» Request
Retype each entry verbatim. Do not include the images.

» Supplied data
+ + +
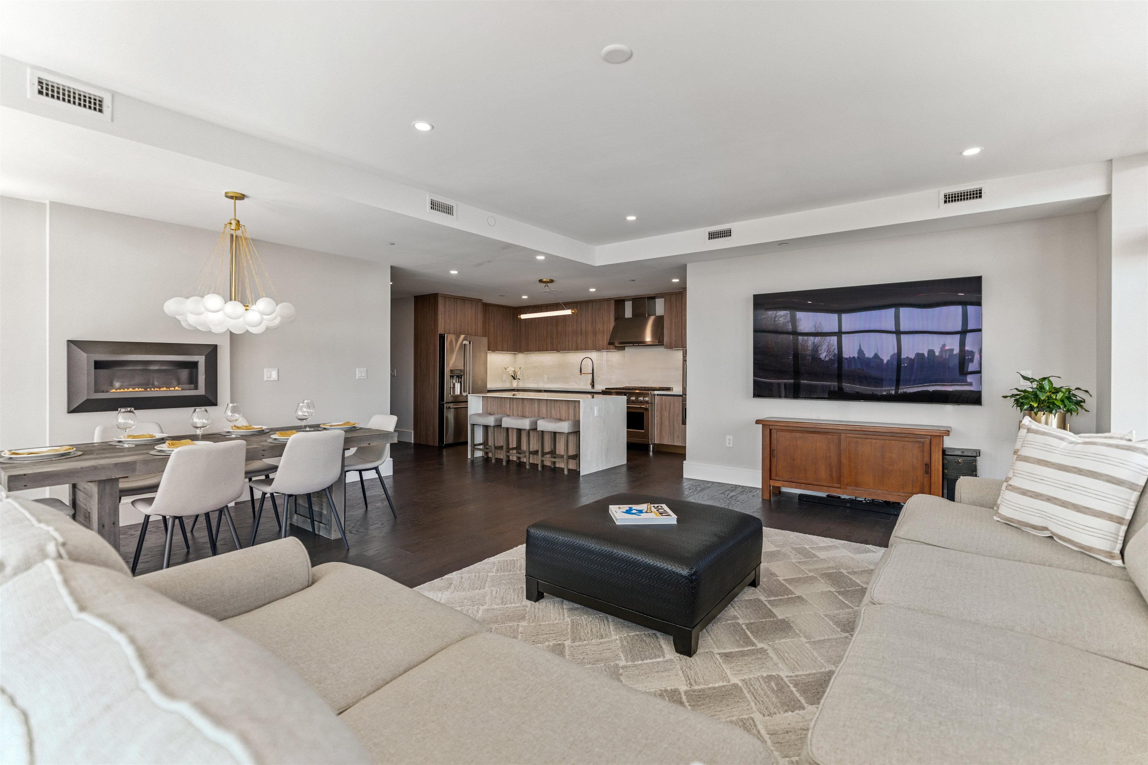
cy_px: 382
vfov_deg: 73.7
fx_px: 510
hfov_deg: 96.7
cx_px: 574
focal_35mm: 16
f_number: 2.8
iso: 800
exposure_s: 1/200
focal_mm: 16
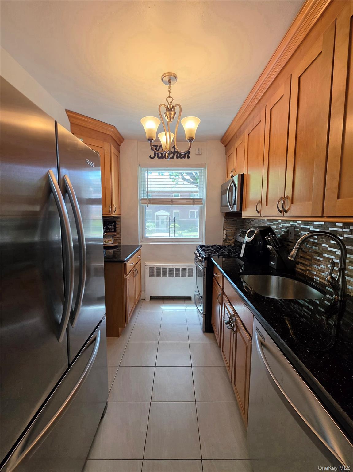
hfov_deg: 89.9
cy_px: 236
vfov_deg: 106.2
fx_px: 177
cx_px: 176
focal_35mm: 13
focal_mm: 2.2
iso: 125
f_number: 1.9
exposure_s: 1/120
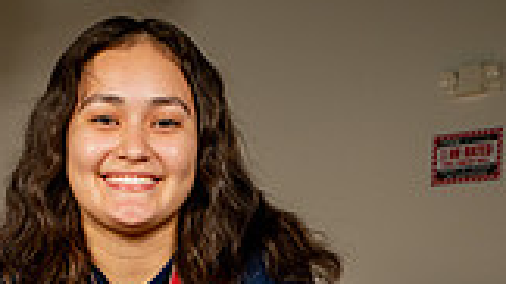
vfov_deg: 9.1
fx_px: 1636
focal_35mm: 122
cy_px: 649
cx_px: 78
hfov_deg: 17.4
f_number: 8
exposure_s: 1/500
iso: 250
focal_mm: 42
+ + +
» Answer to this exercise
cy_px: 382
vfov_deg: 73.7
fx_px: 510
hfov_deg: 96.7
cx_px: 574
focal_35mm: 16
f_number: 2.8
iso: 800
exposure_s: 1/200
focal_mm: 16
hfov_deg: 89.9
cy_px: 236
vfov_deg: 106.2
fx_px: 177
cx_px: 176
focal_35mm: 13
focal_mm: 2.2
iso: 125
f_number: 1.9
exposure_s: 1/120
vfov_deg: 9.1
fx_px: 1636
focal_35mm: 122
cy_px: 649
cx_px: 78
hfov_deg: 17.4
f_number: 8
exposure_s: 1/500
iso: 250
focal_mm: 42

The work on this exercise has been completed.